Volvidos estes anos, e após as voltas que o Mundo dá, aqui escrevo sobre a aprovação do pacote de regulamentos que irão definir a Política Agrícola da próxima década. Naturalmente, não é alheio ao debate gerado o quão evidentes se tornaram a agricultura e os agricultores no decurso desta crise pandémica.
A PAC culpada do abandono dos campos? Não! Isso deve-se, infelizmente, aos falhanços das políticas de desenvolvimento rural, no sentido mais amplo, e naturalmente à integração de outras políticas de incentivo à fixação das pessoas no mundo rural, não à agricultura.
Agora, com esta nova reforma, o desafio é o de aliar a produtividade, herança de outras reformas, com o da sustentabilidade. Com efeito, o paradigma mudou. E, por isso, mudam também os instrumentos.
Bruxelas quer devolver aos Estados-membros a responsabilidade pela definição e implementação da política agrícola. E a definição da estratégia mais apropriada, sobretudo no tocante à chamada arquitetura verde. Isto é, à reconversão de práticas em compromissos benéficos para o ambiente. E isso será feito, com maior subsidiariedade, através dos Planos Estratégicos nacionais, que deverão responder aos principais parâmetros-base fixados pela UE, depois aprovados, monitorizados e avaliados pela Comissão.
Eis o grande desafio: o Governo terá de desenhar e implementar a PAC com maior margem de manobra na escolha das medidas que considera as mais adequadas para corresponder aos objetivos comuns, por um lado, e para contribuir para um verdadeiro desenvolvimento sustentável da agricultura e das zonas rurais, por outro.
O sucesso ou insucesso desta nova PAC dependerá da qualidade, da ambição e da vontade política de assumir a política agrícola como prioridade. Em suma, teremos uma PAC mais verde, mas com mais autonomia e mais responsabilidade para os Estados.

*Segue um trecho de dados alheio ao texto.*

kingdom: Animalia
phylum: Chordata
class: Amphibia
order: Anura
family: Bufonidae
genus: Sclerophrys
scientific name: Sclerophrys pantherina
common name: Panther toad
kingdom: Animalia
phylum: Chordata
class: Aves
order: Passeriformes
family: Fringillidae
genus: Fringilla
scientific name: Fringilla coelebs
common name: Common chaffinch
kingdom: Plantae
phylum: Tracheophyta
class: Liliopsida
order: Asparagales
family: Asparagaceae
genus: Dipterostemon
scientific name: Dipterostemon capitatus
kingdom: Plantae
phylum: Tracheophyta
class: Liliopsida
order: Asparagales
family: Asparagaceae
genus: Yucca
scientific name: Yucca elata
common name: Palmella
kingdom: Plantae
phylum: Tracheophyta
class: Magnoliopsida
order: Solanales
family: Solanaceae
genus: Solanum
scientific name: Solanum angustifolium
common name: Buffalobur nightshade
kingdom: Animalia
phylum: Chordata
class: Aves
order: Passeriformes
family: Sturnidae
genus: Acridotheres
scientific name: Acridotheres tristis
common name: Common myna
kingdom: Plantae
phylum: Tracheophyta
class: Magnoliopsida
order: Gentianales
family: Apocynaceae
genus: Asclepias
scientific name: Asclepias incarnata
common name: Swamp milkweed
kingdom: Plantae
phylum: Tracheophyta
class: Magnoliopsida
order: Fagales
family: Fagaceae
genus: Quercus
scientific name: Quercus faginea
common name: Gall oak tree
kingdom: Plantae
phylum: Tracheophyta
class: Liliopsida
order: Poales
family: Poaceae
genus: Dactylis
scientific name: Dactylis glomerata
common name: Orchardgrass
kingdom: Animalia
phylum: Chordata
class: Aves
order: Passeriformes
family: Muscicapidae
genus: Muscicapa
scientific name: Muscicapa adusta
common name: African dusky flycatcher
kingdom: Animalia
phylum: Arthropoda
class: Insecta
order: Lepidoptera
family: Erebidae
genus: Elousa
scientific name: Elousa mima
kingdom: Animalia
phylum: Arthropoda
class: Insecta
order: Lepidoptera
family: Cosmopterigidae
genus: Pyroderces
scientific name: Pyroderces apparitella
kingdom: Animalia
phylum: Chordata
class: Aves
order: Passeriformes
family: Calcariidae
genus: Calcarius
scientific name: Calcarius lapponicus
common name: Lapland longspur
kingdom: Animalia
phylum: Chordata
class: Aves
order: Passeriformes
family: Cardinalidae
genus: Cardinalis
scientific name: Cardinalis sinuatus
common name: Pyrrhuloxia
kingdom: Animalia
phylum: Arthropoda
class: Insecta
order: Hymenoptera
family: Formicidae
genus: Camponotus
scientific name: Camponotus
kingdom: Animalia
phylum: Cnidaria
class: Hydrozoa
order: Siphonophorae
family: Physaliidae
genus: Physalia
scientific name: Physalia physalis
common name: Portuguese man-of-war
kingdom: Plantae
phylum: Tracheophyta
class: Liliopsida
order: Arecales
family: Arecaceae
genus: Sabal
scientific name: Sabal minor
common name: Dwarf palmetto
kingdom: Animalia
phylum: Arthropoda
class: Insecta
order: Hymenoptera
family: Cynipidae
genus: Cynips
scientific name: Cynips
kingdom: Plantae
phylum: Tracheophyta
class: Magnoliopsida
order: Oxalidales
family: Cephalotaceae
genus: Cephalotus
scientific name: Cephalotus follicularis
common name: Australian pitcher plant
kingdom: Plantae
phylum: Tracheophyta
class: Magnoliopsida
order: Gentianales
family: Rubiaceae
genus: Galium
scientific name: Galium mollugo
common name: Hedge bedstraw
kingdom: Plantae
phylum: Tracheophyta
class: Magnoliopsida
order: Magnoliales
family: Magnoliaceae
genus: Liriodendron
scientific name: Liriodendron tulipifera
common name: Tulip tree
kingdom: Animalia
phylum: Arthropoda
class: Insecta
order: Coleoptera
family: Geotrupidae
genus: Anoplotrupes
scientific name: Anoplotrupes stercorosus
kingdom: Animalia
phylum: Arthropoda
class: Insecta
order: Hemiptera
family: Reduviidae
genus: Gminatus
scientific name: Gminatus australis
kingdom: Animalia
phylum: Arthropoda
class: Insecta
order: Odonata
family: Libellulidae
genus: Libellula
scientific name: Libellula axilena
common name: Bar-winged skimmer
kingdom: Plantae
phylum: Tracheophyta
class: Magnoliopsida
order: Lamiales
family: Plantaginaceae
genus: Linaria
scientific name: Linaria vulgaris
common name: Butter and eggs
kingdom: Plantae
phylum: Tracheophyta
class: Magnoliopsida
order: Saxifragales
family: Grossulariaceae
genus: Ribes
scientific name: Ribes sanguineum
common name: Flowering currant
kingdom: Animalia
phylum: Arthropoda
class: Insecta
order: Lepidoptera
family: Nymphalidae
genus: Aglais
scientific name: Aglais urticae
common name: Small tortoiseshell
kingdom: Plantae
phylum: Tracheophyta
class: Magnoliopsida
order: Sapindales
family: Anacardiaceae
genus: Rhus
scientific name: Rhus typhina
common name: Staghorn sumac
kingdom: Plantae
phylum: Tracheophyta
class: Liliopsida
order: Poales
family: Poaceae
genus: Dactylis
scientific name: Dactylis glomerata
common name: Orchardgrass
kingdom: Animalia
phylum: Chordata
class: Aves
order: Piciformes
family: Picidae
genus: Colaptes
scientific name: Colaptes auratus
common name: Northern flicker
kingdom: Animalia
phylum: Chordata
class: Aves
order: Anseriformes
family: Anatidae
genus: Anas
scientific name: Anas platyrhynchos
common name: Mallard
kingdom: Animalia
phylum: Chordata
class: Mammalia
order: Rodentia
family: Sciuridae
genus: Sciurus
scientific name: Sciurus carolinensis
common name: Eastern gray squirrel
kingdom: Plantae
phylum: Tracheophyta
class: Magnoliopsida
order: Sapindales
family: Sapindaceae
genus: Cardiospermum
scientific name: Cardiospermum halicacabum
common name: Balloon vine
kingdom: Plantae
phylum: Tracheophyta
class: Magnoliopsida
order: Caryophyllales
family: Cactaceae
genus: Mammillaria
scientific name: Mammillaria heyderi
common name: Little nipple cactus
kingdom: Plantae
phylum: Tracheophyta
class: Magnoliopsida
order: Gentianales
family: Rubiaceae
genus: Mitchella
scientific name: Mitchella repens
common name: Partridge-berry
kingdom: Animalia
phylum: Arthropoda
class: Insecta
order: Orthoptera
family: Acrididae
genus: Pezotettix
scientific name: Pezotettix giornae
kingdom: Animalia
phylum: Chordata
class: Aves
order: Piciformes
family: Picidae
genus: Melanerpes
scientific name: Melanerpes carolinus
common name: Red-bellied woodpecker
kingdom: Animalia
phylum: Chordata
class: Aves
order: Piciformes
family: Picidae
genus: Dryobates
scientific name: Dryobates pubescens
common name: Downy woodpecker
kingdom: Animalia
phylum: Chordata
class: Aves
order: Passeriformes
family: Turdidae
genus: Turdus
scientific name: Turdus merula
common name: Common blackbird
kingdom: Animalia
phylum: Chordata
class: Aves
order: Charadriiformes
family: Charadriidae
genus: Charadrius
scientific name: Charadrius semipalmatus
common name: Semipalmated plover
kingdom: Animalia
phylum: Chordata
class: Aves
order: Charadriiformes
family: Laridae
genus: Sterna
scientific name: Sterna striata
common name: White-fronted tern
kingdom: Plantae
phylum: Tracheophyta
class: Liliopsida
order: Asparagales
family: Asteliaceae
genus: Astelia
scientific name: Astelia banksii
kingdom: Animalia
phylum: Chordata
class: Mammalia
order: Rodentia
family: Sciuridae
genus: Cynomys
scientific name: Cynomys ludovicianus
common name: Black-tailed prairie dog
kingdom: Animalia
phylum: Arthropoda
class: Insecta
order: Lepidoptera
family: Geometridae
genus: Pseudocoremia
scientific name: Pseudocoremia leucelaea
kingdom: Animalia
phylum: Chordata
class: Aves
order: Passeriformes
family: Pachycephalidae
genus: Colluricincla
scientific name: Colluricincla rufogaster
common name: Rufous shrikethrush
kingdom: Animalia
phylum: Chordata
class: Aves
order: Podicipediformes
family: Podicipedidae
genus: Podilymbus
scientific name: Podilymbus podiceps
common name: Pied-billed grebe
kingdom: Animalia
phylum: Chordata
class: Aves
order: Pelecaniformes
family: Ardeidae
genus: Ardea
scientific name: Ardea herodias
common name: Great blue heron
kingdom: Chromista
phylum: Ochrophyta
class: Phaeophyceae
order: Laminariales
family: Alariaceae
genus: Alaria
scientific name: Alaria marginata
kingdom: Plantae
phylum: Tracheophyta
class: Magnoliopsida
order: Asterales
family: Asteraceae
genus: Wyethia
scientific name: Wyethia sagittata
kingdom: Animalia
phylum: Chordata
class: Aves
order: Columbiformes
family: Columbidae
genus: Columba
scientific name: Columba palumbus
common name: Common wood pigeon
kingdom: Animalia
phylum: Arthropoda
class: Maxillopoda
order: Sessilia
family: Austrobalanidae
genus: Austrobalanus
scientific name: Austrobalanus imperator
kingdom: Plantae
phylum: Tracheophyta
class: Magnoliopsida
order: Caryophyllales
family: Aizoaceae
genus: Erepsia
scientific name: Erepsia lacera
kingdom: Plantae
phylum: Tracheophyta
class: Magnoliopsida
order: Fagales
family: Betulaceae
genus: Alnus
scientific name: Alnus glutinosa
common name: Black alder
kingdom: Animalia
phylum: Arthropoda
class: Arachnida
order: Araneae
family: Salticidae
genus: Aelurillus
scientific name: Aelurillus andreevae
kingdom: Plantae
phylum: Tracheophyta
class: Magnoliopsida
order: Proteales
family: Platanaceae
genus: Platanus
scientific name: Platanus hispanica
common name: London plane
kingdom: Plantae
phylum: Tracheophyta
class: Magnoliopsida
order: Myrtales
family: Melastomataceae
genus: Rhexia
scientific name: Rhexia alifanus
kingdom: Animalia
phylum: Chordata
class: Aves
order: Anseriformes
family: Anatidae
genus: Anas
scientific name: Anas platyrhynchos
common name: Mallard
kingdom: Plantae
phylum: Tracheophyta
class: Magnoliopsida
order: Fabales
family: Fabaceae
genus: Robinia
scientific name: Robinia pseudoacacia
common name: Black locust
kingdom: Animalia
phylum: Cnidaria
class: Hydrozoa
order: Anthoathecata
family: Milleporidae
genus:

A cada um dos Estados-membros, e por isso também a nós, compete um desempenho de medidas no “tal” PEPAC suficientemente atrativas para que os agricultores optem por aderir aos eco-regimes do Pilar I, no âmbito dos pagamentos diretos, e aos regimes clima, ambiente e bem-estar animal do Pilar II, no âmbito do apoio ao desenvolvimento rural. Mas que permitam também que mais jovens e novos agricultores queiram iniciar atividade. Que modernizem a produção dotando-a de mais meios tecnológicos, mais precisão. Que garantam mais valor acrescentado aos alimentos que produzimos.
O orçamento para Portugal está delineado, e contará com 359 milhões de euros adicionais durante o período de transição da PAC, em 2021 e 2022, para investimentos no âmbito do desenvolvimento rural. Falta a estratégia.
Por último, e não menos importante para a próxima década com esta nova PAC, aqui deixo mais dois desafios para o PEPAC da responsabilidade do Governo: o primeiro, um plano que garanta rendimentos justos para os agricultores, obtido também através das chamadas convergências interna e externa dos pagamentos diretos. Em segundo, que responda com ambição às mais urgentes necessidades em termos de modernização do setor, no âmbito dos investimentos.
A PAC tem que ser a Política da solidariedade entre o campo e a cidade.
Portugal não pode desperdiçar a oportunidade da próxima década.